In previous eras of Test-Driven Development, it was common for developers to write many automated tests for each method within each different class or module. Some of the issues with that approach include:

  • A high maintenance cost of automated test assets due to brittle tests that must be refactored when the code is refactored;
  • Communication issues between developers and the rest of the team — some developers can find it difficult to effectively describe the automated tests they are coding on a daily basis. This lack of communication can lead to other team members questioning and arguing the value of such activities.
  • Developers can struggle to estimate when they will finish all of their automated testing — since the answer is “it depends”, depending on the number of classes and methods written.
  • Duplicated testing effort by test analysts — since the automated tests implemented by developers typically are not visible to the non-developers in the team, the testers usually perform many tests that may already be covered by the developer’s automated tests.

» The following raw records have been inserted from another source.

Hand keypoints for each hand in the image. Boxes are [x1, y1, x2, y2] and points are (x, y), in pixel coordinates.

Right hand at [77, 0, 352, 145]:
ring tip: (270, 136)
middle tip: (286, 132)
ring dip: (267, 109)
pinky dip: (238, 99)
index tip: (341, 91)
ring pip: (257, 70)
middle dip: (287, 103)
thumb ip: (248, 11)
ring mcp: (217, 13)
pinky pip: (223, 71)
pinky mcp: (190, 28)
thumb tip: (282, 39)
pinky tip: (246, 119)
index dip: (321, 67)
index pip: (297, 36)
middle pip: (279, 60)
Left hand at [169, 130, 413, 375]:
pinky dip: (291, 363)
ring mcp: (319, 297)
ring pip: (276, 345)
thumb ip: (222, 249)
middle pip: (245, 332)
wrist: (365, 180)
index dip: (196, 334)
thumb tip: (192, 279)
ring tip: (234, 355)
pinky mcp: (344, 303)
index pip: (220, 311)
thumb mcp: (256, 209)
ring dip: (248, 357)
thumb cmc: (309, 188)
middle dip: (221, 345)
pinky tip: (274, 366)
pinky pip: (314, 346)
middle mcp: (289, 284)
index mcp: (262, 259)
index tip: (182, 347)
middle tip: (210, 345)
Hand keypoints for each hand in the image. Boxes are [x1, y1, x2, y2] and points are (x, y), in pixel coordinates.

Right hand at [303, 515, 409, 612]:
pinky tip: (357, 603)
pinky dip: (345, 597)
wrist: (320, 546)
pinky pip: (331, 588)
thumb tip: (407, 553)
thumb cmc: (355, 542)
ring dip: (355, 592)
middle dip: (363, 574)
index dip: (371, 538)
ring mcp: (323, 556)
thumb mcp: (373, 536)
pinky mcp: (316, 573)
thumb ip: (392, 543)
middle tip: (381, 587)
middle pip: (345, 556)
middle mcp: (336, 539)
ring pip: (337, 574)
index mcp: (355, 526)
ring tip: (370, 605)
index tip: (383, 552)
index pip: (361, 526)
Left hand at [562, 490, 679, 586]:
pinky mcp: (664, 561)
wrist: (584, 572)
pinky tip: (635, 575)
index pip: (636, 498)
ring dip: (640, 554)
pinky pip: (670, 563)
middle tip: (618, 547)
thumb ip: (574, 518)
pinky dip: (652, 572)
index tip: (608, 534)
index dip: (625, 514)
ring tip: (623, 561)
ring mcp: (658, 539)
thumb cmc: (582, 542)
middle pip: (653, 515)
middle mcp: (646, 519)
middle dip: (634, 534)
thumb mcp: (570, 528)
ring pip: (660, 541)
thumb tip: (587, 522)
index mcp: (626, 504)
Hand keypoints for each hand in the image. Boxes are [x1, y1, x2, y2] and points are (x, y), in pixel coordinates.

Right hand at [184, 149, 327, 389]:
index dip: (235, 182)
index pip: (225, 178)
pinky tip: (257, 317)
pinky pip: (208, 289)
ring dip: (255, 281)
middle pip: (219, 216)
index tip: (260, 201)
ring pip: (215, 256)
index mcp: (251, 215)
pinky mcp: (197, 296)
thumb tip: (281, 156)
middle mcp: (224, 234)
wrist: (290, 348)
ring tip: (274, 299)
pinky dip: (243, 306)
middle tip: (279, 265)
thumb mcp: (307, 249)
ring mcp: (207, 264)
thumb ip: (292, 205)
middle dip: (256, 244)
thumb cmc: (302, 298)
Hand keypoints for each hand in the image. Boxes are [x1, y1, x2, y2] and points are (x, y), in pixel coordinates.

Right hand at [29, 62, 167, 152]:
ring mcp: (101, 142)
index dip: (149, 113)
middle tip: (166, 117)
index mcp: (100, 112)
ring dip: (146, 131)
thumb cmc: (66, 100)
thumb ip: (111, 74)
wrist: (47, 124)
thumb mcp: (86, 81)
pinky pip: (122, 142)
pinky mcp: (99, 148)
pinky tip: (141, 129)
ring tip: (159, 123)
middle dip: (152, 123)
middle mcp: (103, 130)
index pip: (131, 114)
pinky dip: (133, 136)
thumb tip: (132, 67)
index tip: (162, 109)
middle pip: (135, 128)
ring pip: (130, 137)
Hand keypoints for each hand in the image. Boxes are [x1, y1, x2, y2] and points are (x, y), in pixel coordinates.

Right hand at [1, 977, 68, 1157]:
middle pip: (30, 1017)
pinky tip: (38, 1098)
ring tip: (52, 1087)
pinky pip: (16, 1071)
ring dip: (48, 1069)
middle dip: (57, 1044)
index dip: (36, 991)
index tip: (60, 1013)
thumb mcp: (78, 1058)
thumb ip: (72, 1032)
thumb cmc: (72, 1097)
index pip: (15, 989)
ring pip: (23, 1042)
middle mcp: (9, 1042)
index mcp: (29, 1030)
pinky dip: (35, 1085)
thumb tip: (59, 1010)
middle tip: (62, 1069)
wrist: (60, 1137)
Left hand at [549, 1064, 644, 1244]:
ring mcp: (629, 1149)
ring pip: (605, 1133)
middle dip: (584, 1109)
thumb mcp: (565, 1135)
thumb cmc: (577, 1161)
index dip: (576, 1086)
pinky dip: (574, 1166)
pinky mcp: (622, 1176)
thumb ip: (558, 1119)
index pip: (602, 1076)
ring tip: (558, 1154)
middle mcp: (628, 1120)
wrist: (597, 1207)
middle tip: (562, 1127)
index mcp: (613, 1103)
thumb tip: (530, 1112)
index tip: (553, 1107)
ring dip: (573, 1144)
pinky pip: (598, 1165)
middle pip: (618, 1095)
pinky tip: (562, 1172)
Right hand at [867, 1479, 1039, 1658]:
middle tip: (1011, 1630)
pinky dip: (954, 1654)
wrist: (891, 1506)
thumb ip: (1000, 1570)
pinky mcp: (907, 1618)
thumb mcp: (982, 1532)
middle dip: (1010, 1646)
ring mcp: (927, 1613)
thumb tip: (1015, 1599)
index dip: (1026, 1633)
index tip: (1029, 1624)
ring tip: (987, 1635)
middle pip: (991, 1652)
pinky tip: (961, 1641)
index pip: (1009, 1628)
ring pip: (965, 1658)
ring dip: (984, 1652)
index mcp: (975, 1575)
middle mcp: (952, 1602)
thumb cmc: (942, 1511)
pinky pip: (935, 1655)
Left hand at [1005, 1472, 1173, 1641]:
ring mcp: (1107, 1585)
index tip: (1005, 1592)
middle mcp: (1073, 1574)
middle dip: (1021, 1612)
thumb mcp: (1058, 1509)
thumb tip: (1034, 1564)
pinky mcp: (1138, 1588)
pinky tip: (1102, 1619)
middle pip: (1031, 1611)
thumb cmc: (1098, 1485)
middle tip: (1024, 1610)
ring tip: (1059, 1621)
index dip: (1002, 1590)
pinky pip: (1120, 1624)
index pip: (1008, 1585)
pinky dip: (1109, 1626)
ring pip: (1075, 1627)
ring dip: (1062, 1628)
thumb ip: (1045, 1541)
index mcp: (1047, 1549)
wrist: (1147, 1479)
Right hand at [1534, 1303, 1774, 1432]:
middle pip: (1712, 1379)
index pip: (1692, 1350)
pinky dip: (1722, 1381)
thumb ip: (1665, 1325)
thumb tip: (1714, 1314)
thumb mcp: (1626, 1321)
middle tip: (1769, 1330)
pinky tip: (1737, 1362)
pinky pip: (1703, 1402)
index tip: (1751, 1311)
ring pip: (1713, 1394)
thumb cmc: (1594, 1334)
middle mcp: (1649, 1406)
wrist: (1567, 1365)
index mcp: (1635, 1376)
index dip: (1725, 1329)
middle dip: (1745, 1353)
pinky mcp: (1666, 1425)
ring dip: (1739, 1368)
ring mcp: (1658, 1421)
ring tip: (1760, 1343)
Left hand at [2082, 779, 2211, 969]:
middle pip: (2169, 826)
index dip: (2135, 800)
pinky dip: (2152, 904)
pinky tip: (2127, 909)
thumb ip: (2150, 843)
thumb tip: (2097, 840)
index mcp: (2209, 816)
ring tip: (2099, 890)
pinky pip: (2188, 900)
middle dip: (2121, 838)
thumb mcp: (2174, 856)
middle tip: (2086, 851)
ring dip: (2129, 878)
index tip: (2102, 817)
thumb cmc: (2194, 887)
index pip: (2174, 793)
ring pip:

In contrast, some of the advantages of the Behaviour-Driven Development approach to implementing tests include:

  • The team agrees, up-front, on the behaviours to be implemented and afterwards there is no room for a debate about the value of any of the tests;
  • The team decides, up-front, which behaviours are implemented by the developers and which behaviours are performed by the testers — more on this later;
  • The team can more accurately provide estimates to management — since the tests are not dependent on the number of classes and methods coded;
  • There typically are fewer tests and they are less brittle. When a refactoring of the implementation code takes place, there are less refactorings of the test code to perform. Even though there are less tests, there still can be similar test coverage — because overall behaviour is being tested — not individual method functionality; and
  • Test analysts (and everyone) have visibility of all the tests of each component and therefore should not unknowingly duplicate testing effort.